* Il tuo compito *
Cita parola per parola il brano del testo sui danni del terremoto in Emilia Romagna, partendo da "Ad essere colpito" e proseguendo fino a "milioni di euro.".

* Testo mostrato *
Non solo morti e sfollati. Il terremoto che ha colpito l’Emilia Romagna si porta dietro anche una scia di danni economici di grave entità, che rischiano di mettere in ginocchio intere filiere industriali e agricole di pregio.

Ad essere colpito è l’intero settore agricolo, soprattuto gli stabilimenti di lavorazione della frutta, ma anche quello del Parmigiano Reggiano, del Grana Padano e dell’aceto balsamico di Modena, un prodotto contrassegnato dai marchi IGP e DOP che ora rischia di subire un colpo durissimo a causa del sisma. Complessivamente i danni stimati da Coldiretti ammontano a 500 milioni di euro.

Per quanto riguarda solo l’aceto balsamico le perdite sono state stimate in circa 15 milioni di euro, dovuti soprattutto alla dispersione del prodotto e al danneggiamento degli impianti produttivi. A rischio ci sono circa 200 aziende locali, in particolare le acetaie che producono l’aceto balsamico tradizionale di Modena Dop.

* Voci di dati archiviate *
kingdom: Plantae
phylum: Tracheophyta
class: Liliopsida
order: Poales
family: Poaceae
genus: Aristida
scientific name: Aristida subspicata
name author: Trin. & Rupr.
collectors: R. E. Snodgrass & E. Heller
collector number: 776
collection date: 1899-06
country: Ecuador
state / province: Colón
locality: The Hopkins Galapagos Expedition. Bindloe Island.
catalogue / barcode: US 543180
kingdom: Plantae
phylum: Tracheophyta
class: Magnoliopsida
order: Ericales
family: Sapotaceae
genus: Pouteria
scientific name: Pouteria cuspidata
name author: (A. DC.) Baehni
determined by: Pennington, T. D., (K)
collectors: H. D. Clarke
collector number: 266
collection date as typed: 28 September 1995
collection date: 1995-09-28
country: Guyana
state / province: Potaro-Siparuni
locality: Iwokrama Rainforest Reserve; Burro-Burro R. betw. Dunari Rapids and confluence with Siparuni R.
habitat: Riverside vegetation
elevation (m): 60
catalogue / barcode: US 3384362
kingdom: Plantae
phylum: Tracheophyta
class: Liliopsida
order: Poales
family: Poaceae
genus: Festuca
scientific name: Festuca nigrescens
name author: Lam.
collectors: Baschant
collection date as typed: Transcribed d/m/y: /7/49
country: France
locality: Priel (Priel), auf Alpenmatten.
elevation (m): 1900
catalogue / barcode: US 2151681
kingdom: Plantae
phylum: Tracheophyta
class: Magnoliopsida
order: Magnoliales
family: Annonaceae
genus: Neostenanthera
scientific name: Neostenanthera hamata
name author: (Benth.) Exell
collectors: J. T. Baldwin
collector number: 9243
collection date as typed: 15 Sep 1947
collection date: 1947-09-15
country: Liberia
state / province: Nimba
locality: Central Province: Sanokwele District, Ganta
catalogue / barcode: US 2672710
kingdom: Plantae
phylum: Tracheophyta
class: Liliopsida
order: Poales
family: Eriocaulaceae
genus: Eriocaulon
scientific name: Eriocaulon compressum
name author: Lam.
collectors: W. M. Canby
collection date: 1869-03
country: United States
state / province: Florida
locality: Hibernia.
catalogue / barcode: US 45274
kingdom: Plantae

* Risposta *
Ad essere colpito è l’intero settore agricolo, soprattuto gli stabilimenti di lavorazione della frutta, ma anche quello del Parmigiano Reggiano, del Grana Padano e dell’aceto balsamico di Modena, un prodotto contrassegnato dai marchi IGP e DOP che ora rischia di subire un colpo durissimo a causa del sisma. Complessivamente i danni stimati da Coldiretti ammontano a 500 milioni di euro.